The value of derivatives can be highly sensitive to changes in market values and may cause a loss greater than the amount invested on individual derivative investments. The total losses cannot be more than the net asset value of the Fund.
Funds can take on exposure to credit risk, which is the risk that a counterparty will be unable to pay amounts in full when due. Most of the Fund’s investments are in listed securities where settlement is on a delivery-versus-payment basis; however there may still be circumstances where the fund would incur a loss if a counterparty failed to perform its contractual obligations
Certain developing countries are especially large debtors to commercial banks and foreign governments. Investment in debt obligations (sovereign debt) issued or guaranteed by developing governments or their agencies involve a high degree of risk.

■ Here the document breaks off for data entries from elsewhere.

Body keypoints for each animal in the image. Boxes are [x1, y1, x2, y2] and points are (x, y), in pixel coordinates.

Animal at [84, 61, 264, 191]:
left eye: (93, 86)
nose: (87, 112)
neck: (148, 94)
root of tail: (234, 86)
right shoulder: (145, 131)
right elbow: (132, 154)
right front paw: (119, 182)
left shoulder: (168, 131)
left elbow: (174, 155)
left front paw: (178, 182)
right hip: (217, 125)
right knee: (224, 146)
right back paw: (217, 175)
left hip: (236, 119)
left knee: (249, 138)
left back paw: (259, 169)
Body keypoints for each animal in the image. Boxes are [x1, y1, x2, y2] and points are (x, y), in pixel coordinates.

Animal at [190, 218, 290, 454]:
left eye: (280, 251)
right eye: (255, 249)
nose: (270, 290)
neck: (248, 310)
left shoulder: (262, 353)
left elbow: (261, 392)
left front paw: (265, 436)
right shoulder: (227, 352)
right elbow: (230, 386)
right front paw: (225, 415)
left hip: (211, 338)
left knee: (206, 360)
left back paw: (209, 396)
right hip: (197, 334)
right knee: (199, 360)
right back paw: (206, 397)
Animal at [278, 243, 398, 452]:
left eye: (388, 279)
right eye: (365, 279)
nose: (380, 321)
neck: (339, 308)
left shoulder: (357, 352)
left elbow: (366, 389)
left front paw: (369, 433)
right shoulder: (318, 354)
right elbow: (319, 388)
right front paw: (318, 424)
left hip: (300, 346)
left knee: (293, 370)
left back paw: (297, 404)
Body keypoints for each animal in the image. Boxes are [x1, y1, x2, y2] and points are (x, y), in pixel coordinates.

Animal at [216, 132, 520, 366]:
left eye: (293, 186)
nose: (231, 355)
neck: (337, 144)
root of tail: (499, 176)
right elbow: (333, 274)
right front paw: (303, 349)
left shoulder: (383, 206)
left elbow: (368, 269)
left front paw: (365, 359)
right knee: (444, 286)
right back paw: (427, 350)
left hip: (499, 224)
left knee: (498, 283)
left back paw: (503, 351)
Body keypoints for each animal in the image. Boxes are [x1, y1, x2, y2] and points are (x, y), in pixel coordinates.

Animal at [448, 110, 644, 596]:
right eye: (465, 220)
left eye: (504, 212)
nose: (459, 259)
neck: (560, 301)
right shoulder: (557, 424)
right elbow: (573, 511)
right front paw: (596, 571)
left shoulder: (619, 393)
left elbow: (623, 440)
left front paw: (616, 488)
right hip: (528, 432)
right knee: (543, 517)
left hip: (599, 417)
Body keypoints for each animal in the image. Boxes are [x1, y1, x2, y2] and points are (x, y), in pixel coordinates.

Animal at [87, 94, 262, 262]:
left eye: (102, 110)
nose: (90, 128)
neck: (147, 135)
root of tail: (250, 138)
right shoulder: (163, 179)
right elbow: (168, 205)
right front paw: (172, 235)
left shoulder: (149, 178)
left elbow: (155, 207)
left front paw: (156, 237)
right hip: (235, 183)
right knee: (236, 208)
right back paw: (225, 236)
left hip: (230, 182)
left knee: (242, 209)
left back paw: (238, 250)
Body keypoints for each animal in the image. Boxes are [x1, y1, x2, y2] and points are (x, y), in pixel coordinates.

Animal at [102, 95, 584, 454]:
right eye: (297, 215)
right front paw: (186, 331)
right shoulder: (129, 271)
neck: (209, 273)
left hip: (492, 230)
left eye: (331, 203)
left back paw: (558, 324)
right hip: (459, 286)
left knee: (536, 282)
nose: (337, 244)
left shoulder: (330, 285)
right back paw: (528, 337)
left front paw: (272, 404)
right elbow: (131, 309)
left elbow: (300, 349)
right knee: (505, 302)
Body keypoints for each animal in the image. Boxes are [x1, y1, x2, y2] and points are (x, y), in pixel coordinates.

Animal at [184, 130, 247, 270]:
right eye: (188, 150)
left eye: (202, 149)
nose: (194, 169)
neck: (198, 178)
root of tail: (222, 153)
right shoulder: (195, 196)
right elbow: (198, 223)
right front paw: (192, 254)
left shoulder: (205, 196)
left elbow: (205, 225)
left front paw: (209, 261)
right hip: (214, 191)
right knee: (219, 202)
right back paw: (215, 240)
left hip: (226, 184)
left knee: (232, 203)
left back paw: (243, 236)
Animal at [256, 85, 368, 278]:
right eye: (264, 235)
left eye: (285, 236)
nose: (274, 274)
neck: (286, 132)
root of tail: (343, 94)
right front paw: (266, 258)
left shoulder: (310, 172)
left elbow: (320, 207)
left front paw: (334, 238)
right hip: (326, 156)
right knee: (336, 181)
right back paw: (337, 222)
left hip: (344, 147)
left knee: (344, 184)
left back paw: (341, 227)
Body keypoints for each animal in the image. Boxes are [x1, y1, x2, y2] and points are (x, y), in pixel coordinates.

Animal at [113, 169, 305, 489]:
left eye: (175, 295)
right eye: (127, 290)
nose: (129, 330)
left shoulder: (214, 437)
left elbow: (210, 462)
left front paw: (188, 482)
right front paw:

Below investment-grade debt
Funds may invest in securities whereby the issuing company has a high risk of defaulting on their interest payments, capital repayment or both. In the event of default, the value of the investment may reduce.
Reference to specific stocks
Reference to the names of each company mentioned in this communication is merely for explaining the investment strategy, and should not be construed as investment advice or investment recommendation of those companies.
The way your investments are treated for tax purposes and in particular, the tax thresholds which apply are dependent upon your personal circumstances and the tax treatment of funds can be changed by future legislation.
Liabilities of FSI
Although each fund so far as possible will be treated as bearing the liabilities, expenses, costs and charges attributable to it, if its assets are not sufficient to cover all or any such liabilities, the Authorised Corporate Director (ACD) may re-allocate assets, liabilities, expenses, costs and charges between the funds in a manner which is fair to the Shareholders of FSI generally. The ACD would normally expect any such re-allocation to be effected on a pro rata basis having regard to the Net Asset Values of the relevant funds.
Liabilities of FSGU
With effect from 31 May 2007, following the approval by the shareholders FSGU of a resolution at the Annual General Meeting held on that day, amendments were made to the Articles of Association of FSGU. The amendments to the Articles of Association were made to avail of a facilitative provision in the Investment Funds, Companies and Miscellaneous Provisions Act 2005 (the “Act”) which provides for segregated liability between funds. As a consequence of this change, investors in a particular sub fund of FSGU will only be subject to the investment risks, costs and liabilities incurred in the pursuance of the investment strategy attributable to the sub fund in which they have invested.
Aggregation of orders
In managing the Funds, the relevant investment manager may combine orders for the Funds with those of other clients. This procedure may operate on some occasions to the disadvantage of the Funds and on others to the advantage of the Funds.
Swiss regulations (applicable to FSI only)
Only investment funds of First State Investments ICVC have been authorised by the Swiss Federal Banking Commission as foreign investment funds pursuant to Article 45 of the Swiss Investment Funds Act of 18 March 1994: Accordingly, the other investment products mentioned on this website may not be offered or distributed in or from Switzerland on the basis of a public solicitation, as such term is defined under the current practice of the Swiss Federal Banking Commission. Furthermore, the attention of the investors is drawn to the fact that products presented here are not subject to the supervision of the Swiss Federal Banking Commission and investors cannot invoke the protection conferred under the Investment Funds Act.